When Hamas attacked Israel on the 7th of October, it carried out horrific atrocities against civilians. Children and the elderly were slaughtered. Some families were burned alive as they cowered inside what they thought were safe places.
Soldiers were beheaded. Hamas then kidnapped children and the elderly and ferried them back to the Gaza Strip as hostages. Some of those hostages were paraded in the streets of Gaza, manhandled and subjected to all manner of indignities. Some still exhibited injuries.
The Hamas incursion left a wasteland of burnt homes and cars and some 1,400 dead. In the wake of this invasion, many countries, including some Muslim states, expressed sympathy with Israel. Many around the world felt that Israel had a right to go after the attackers and hold them to account.
But that goodwill has evaporated after Israel airstrikes on ambulances, UN schools and, the most deadly of all, a hospital. The attack on the hospital was particularly cruel because the people seeking shelter there had fled their homes in north Gaza following instructions to do so by Israel.
The Israeli government had told them to flee to the south in order to be safe from an impending ground invasion. They were jumping from the frying pan into the fire.
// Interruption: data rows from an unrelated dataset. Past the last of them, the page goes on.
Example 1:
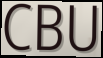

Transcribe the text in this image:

CBU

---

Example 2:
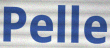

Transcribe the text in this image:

Pelle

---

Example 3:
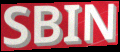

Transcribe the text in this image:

SBIN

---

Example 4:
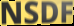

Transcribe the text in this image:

NSDF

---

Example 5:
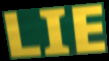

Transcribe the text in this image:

LIE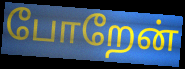
போறேன்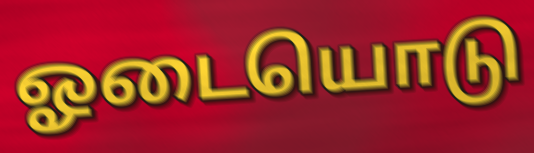
ஓடையொடு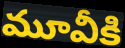
మూవీకిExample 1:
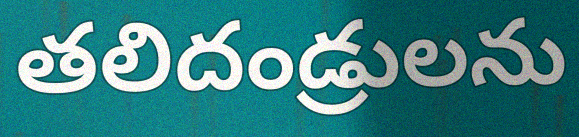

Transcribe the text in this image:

Even if Israel, in bombing the hospital, was going after Hamas militants using civilian infrastructure to shield themselves, was it worth killing so many innocent people, many of whom do not even support Hamas? Would it not have been a great humanitarian gesture to let the militants escape in order to save the lives of civilians?
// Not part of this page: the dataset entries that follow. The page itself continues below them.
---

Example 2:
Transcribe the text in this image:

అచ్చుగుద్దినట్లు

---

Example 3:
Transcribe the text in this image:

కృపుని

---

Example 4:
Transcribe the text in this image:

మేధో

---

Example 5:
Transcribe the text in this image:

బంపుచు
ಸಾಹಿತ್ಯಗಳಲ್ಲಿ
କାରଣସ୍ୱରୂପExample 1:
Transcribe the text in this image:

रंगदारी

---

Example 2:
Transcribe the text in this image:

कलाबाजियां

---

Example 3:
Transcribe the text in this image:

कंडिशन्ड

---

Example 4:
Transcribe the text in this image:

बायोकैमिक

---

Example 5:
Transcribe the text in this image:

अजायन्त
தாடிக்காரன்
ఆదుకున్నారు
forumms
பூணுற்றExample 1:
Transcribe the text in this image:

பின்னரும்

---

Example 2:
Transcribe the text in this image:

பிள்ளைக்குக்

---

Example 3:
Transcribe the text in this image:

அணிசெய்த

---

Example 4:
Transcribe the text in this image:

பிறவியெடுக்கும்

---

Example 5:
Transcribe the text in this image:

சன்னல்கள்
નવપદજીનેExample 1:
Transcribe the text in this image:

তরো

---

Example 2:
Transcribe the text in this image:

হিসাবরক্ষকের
Would such a gesture not that have made a strong argument for what Prime Minister Benjamin Netanyahu and US President Joe Biden have described as the moral difference between themselves?
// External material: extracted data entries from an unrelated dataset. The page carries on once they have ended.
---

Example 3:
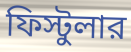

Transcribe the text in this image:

ফিস্টুলার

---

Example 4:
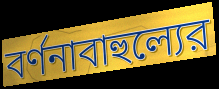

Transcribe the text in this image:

বর্ণনাবাহুল্যের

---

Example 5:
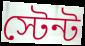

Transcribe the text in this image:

স্টেন্টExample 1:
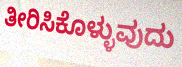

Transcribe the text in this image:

ತೀರಿಸಿಕೊಳ್ಳುವುದು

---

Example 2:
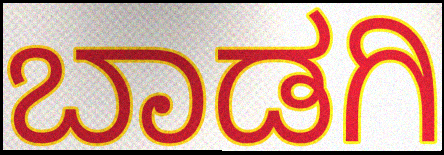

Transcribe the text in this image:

ಬಾಡಗಿ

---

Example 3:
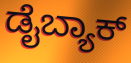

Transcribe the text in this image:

ಡೈಬ್ಯಾಕ್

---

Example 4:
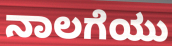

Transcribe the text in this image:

ನಾಲಗೆಯು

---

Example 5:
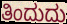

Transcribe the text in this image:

ತಿಂದುದು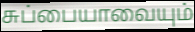
சுப்பையாவையும்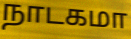
நாடகமா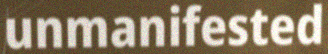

To be fair, Israel says the strike on the hospital was the cruel handiwork of Islamic Jihad. According to Israel, the hospital was hit when an Islamic Jihad rocket misfired. Quite possible.
But, in the final analysis, does it really matter to the dead and wounded who was at fault? To the families who lost all members in the blast, will it give them any kind of comfort that the killing was done by the one or the other? For them, and thousands of others affected by this war, they would want it to stop.
Calling for a ceasefire after Hamas’ deadly incursion on October 7 without bringing the militants to account had seemed unreasonable and unjust.
Now, calling for a ceasefire is the only reasonable thing.
Concurrently, there should be real efforts to revive the peace process. Sidelining Mahmoud Abbas has proved to be a foolhardy strategy on the part of Israel and the Americans.
Part of the terms for a ceasefire should be a demand by those who have influence on Hamas to hold elections in Gaza within a reasonable period.